* _Exercise details_
Reproduce every text line of the material below without any changes, and leave out the pictures.

* _Supplied records_
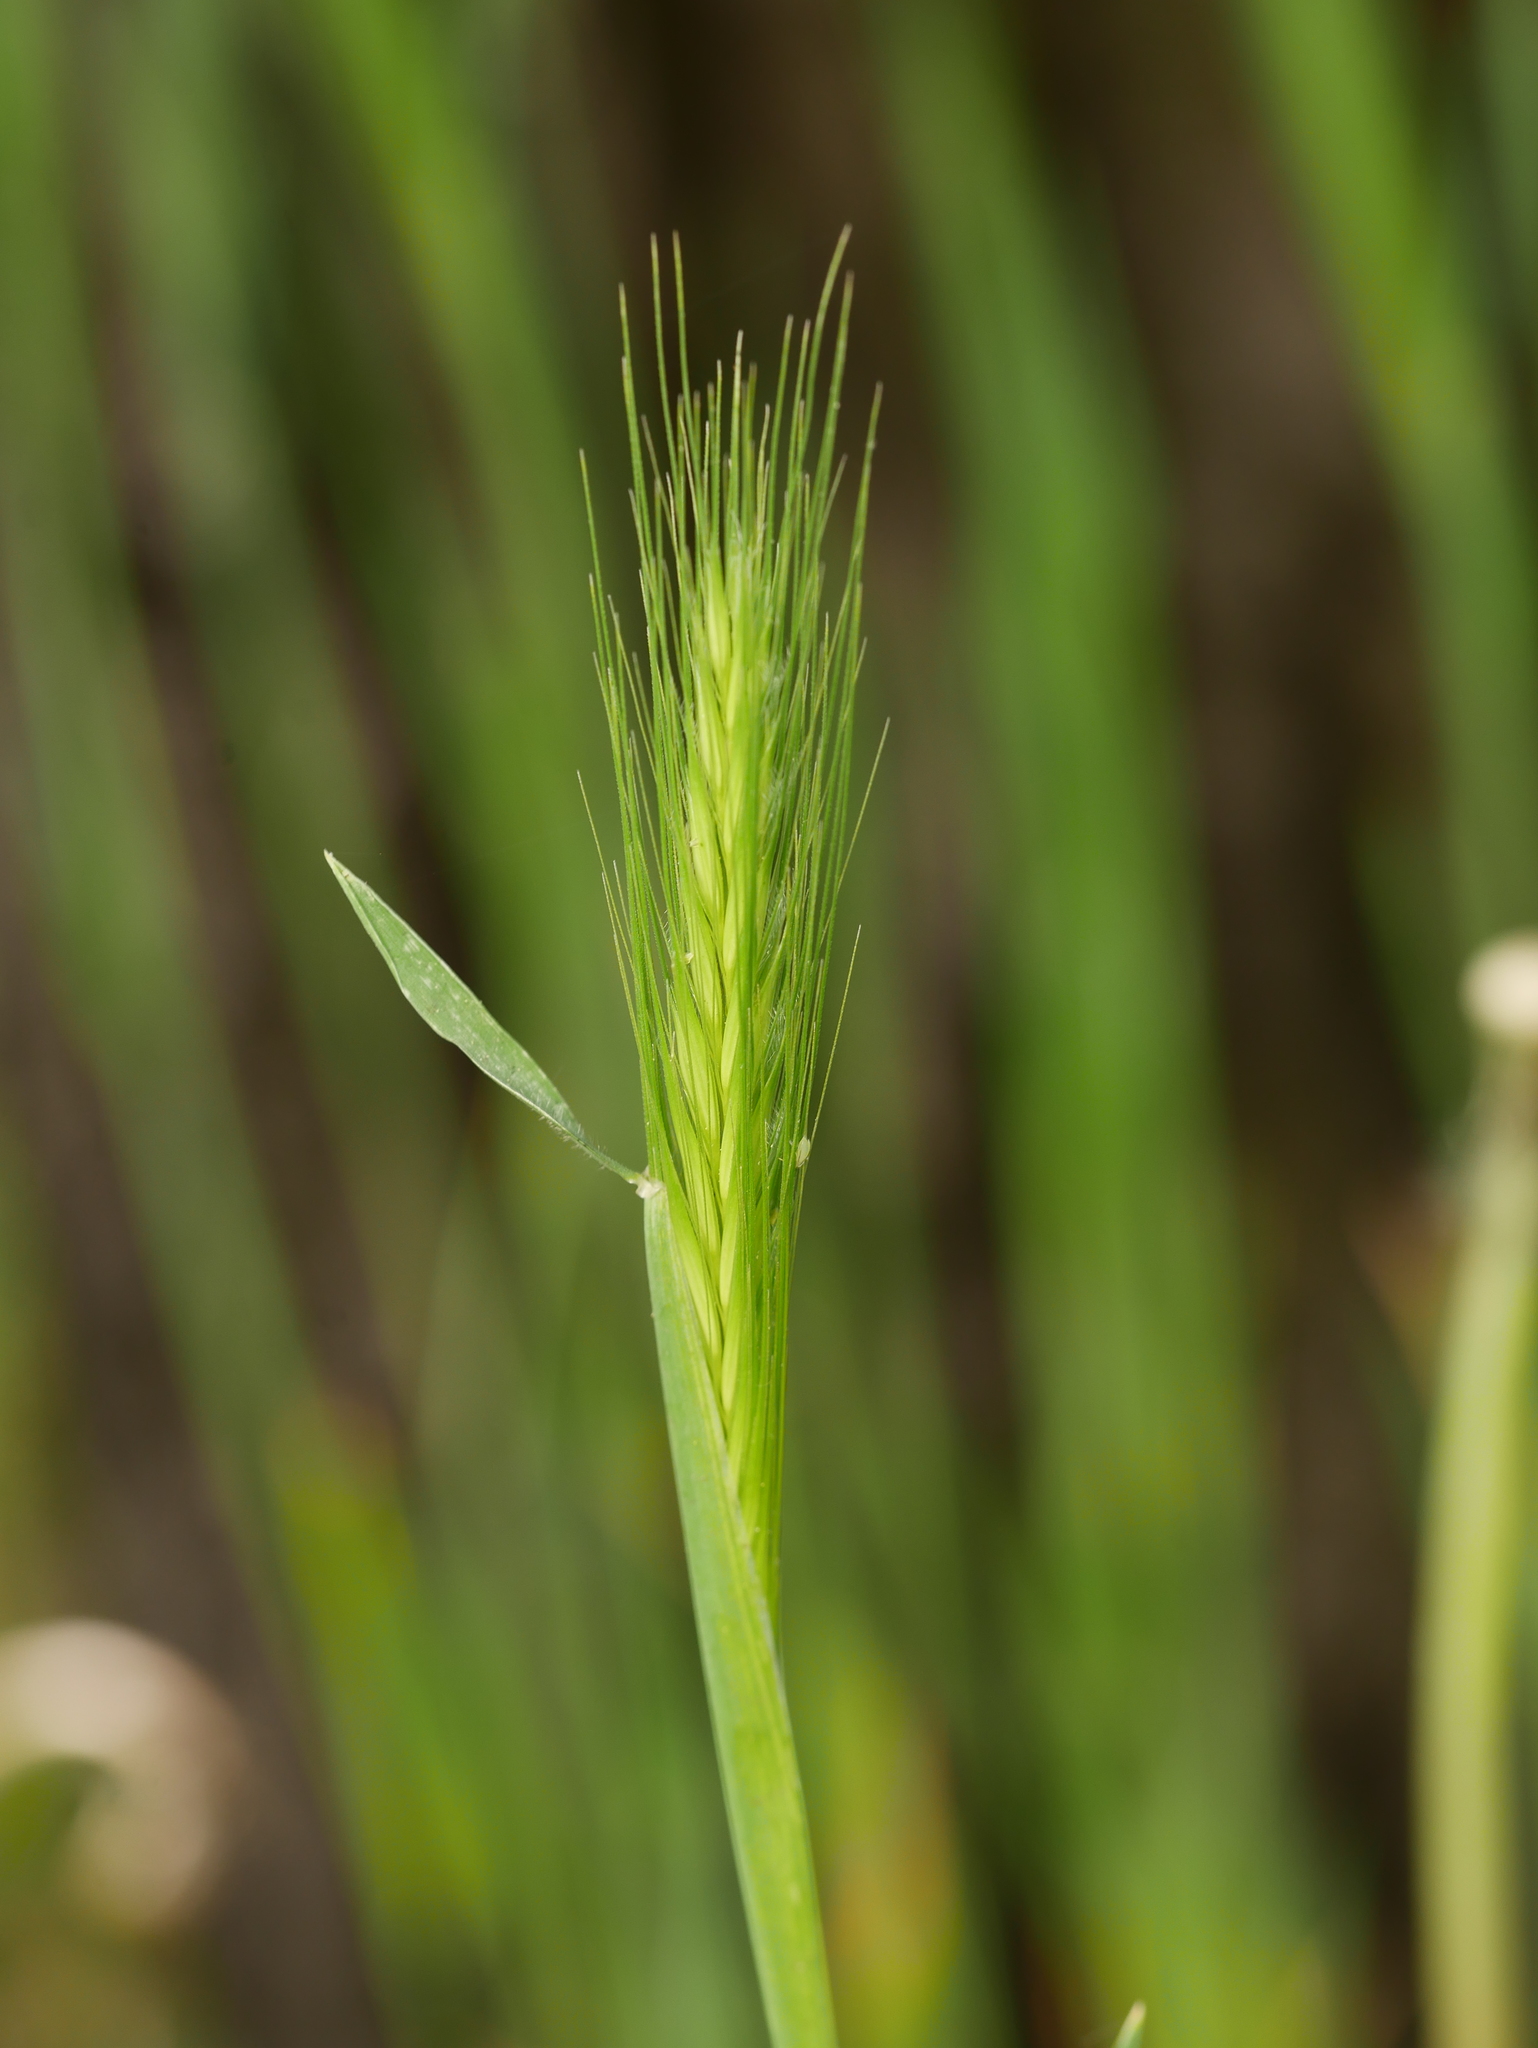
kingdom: Plantae
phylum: Tracheophyta
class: Liliopsida
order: Poales
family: Poaceae
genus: Hordeum
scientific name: Hordeum murinum
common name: Wall barley
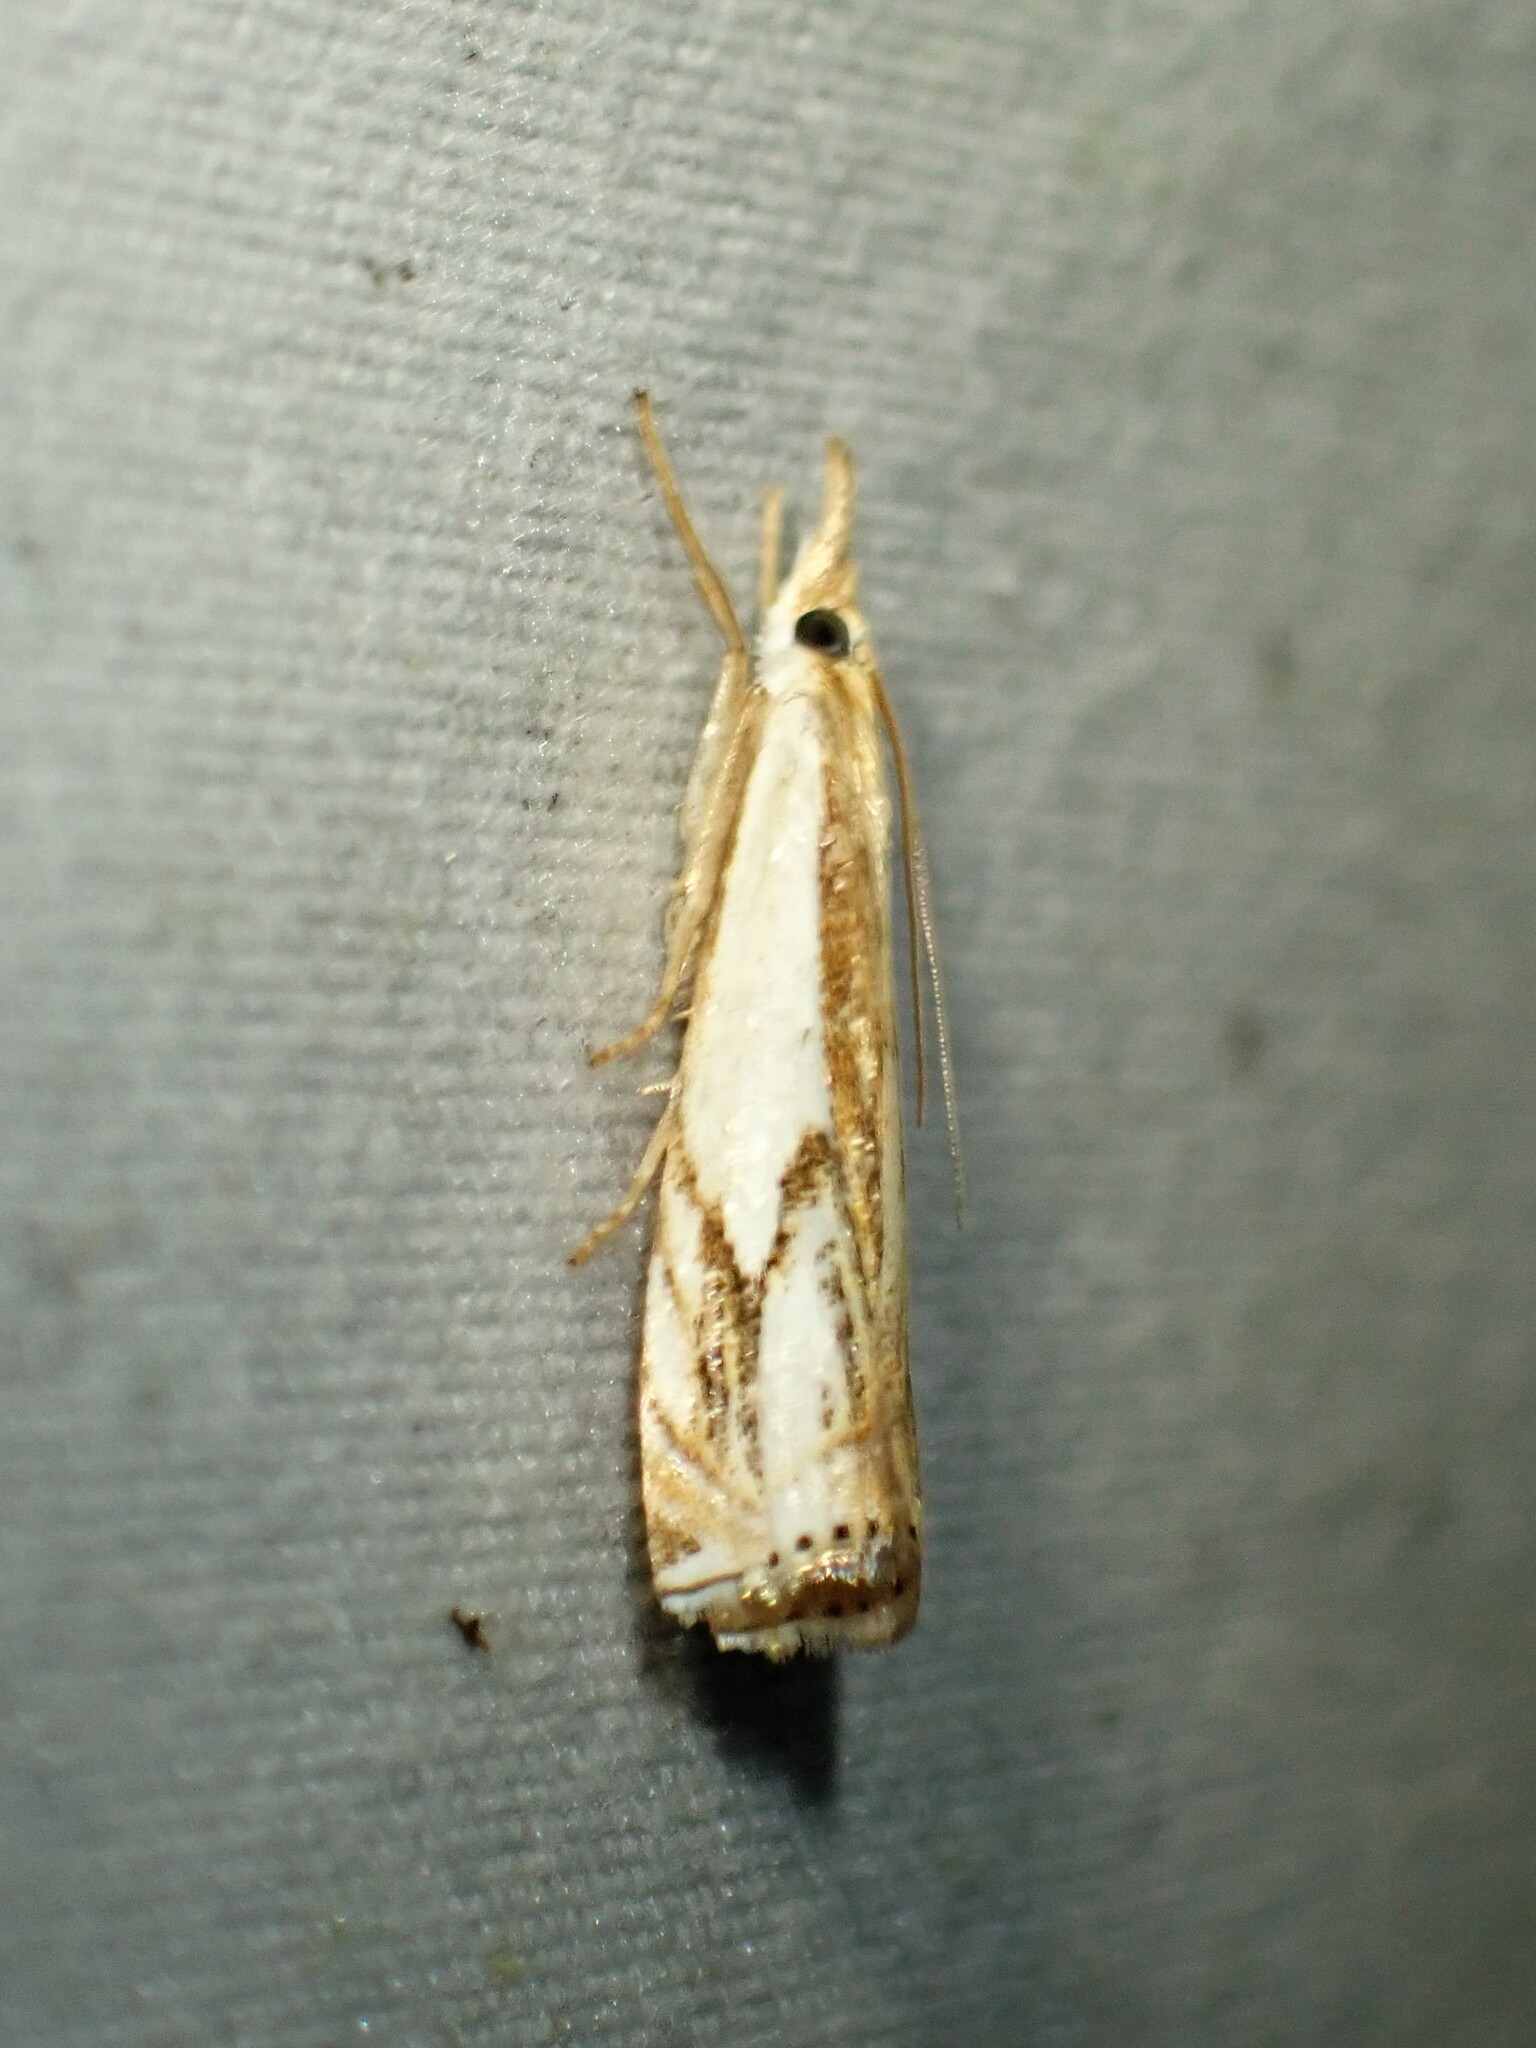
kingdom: Animalia
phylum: Arthropoda
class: Insecta
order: Lepidoptera
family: Crambidae
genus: Crambus
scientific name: Crambus agitatellus
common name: Double-banded grass-veneer
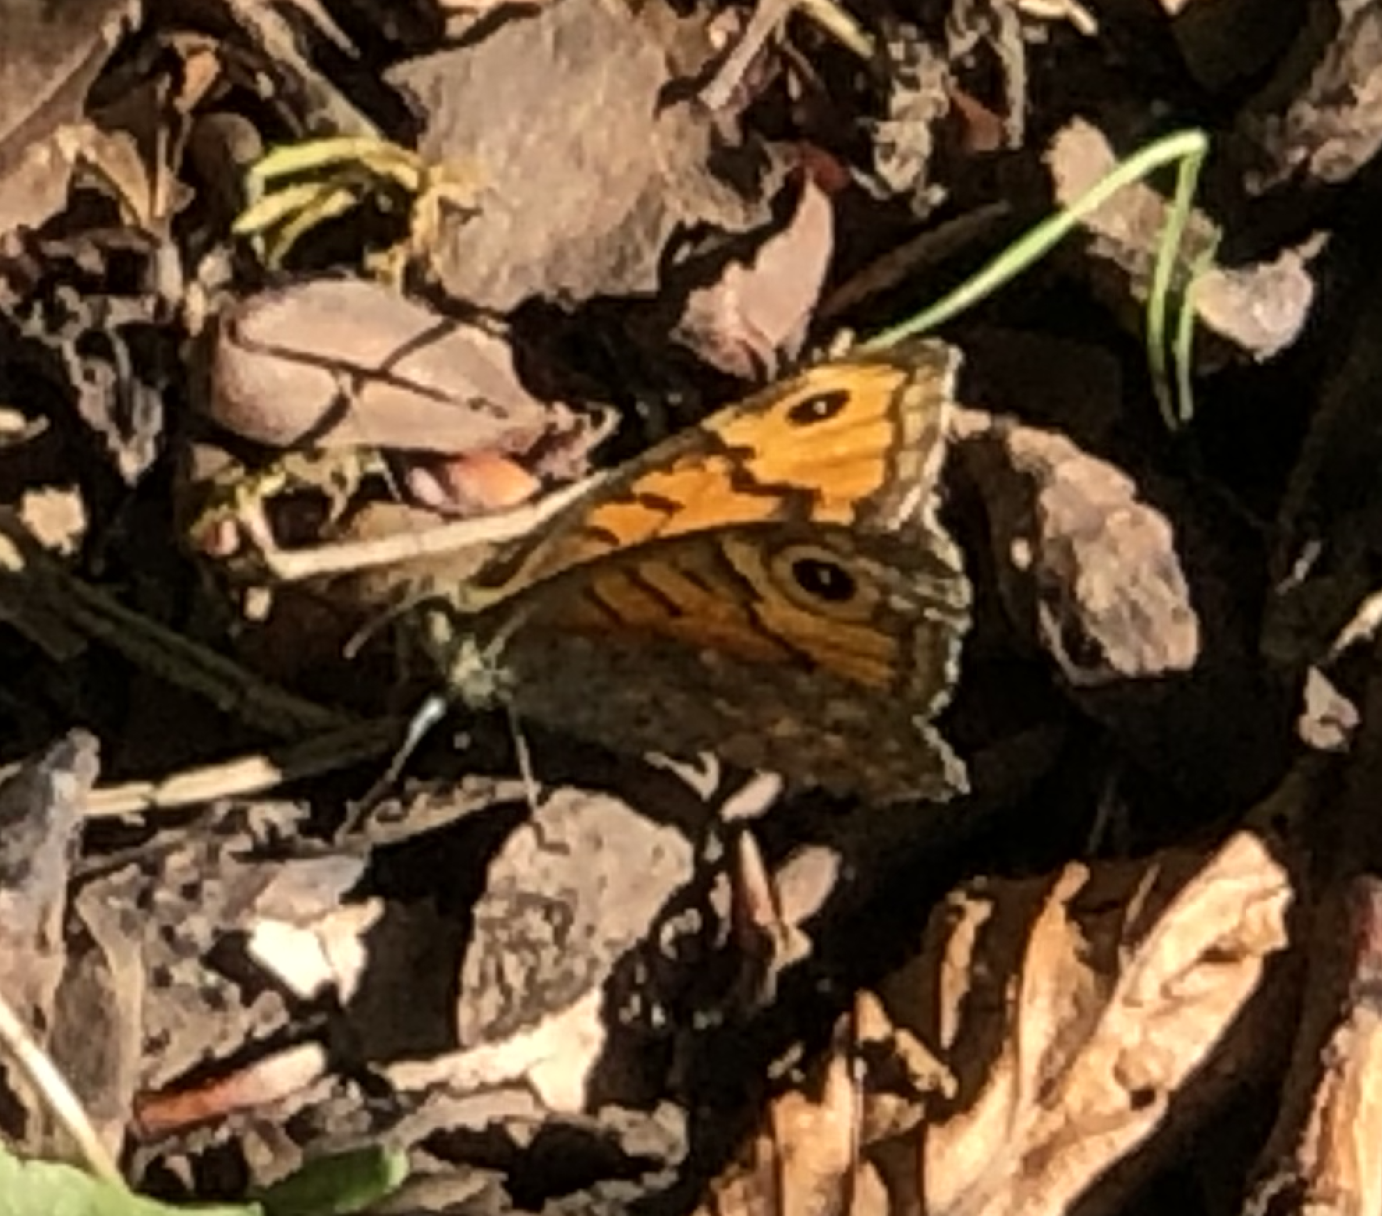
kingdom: Animalia
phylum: Arthropoda
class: Insecta
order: Lepidoptera
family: Nymphalidae
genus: Pararge
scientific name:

* _Final result_
kingdom: Plantae
phylum: Tracheophyta
class: Liliopsida
order: Poales
family: Poaceae
genus: Hordeum
scientific name: Hordeum murinum
common name: Wall barley
kingdom: Animalia
phylum: Arthropoda
class: Insecta
order: Lepidoptera
family: Crambidae
genus: Crambus
scientific name: Crambus agitatellus
common name: Double-banded grass-veneer
kingdom: Animalia
phylum: Arthropoda
class: Insecta
order: Lepidoptera
family: Nymphalidae
genus: Pararge
scientific name:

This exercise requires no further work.